Some Christians suspect these mergers are an indication that the world will eventually be united under one government and one spiritual and political leader, the Antichrist, who wants to control everything. Whether or not one person will rule the world, forces other than big business do unite to give themselves greater power, particularly in opposition to Christianity.
On that note, the first real “antichrist” merger happened when Jesus was arrested. Luke 23 describes how Pilate tried to pass off making a decision about Jesus by sending him to Herod. When Herod couldn’t get Jesus to perform any “tricks” for him, he sent him back to Pilate to order His death. Verse 12 says, “That day Herod and Pilate became friends—before this they had been enemies.”

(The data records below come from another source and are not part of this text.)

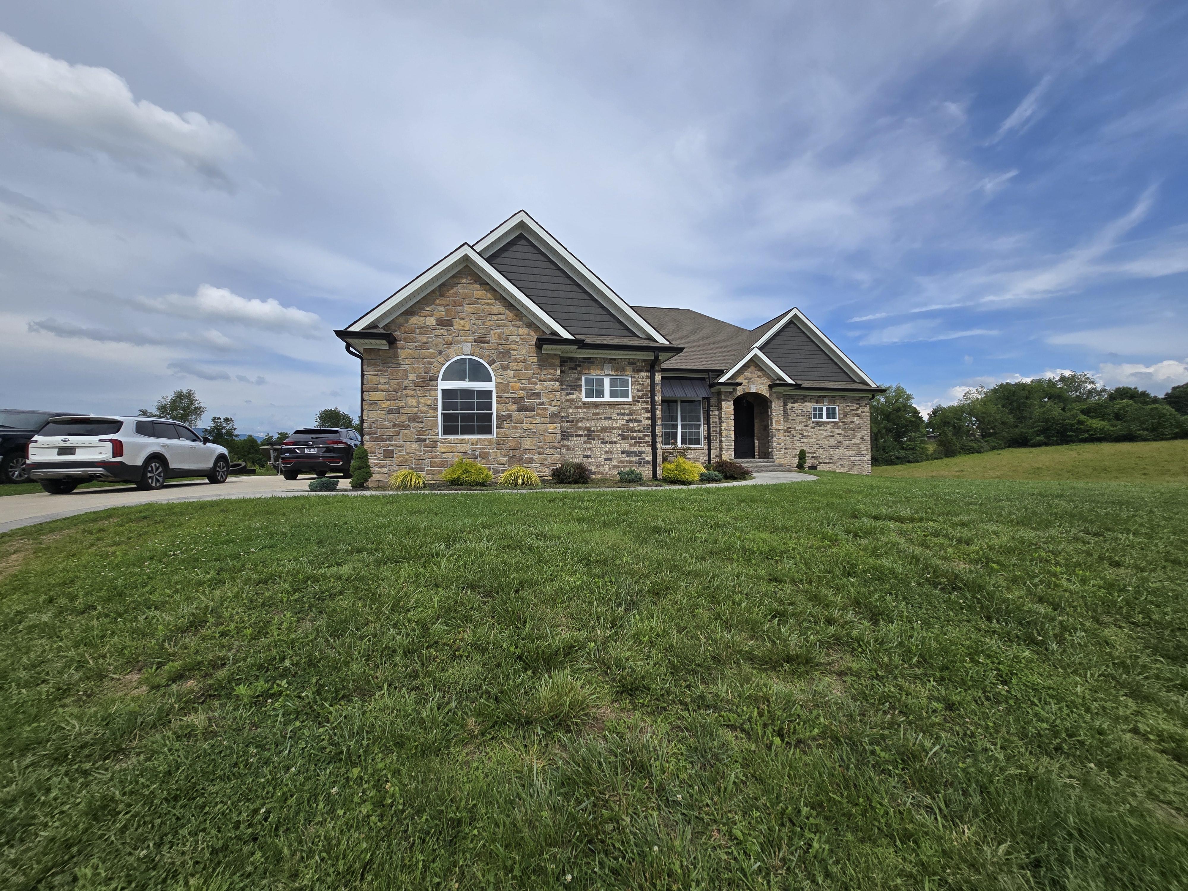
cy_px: 446
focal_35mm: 13
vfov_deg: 89.9
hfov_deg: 106.2
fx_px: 446
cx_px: 594
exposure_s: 1/3446
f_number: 2.2
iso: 50
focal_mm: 2.2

Since then, leaders of varying political persuasions have tried to eliminate Christians by joining forces to make laws against faith in Christ. Believers have been persecuted and killed for telling others about their beliefs. Atheists and others joined forces to make sure reading Scripture and saying prayers to God is banned in most schools, even in Canada. Many religious and secular organizations collectively cry for tolerance and fair treatment but will not tolerate the Christian faith. Again, my friend Gloria would say, “It’s a control thing.”
We do have a thing about control. Marriage partners vie for it and seek out others to “take their side.” Children gang up to wrest it from their parents. Students join to take every opportunity to seize it from teachers. We make control a sales feature on everything from cars to breeds of dogs. And if it helps, we will join forces with the most unlikely people in order to have more control over our own lives.
God (are you ready for this?) says this attitude is the very thing that separates us from Him. In short, our penchant for control He calls sin. One of His prophets describes it like this: “We all, like sheep, have gone astray, each of us has turned to his own way . . . .”
Apart from Christ and within our own selves, we unite against submission to the authority of God. Our minds say, “I think I am right.” Our emotions say, “I don’t feel like it.” Our wills say, “No one is going to tell me what to do.” Our bodies say, “My own way is far more comfortable.” The resulting merger is that we become our own boss, we turn to our own way.
God says we cannot serve two masters and our self-serving is the essence of sin. Instead, He wants me to pray, “Lord, unite my heart to fear Thy name.” Whenever I insist on being the boss, I declare I do not, and will not, trust God’s sovereign power. Unless I choose otherwise, and again begin believing He wants and knows what is best for me, I become a one-person monopoly.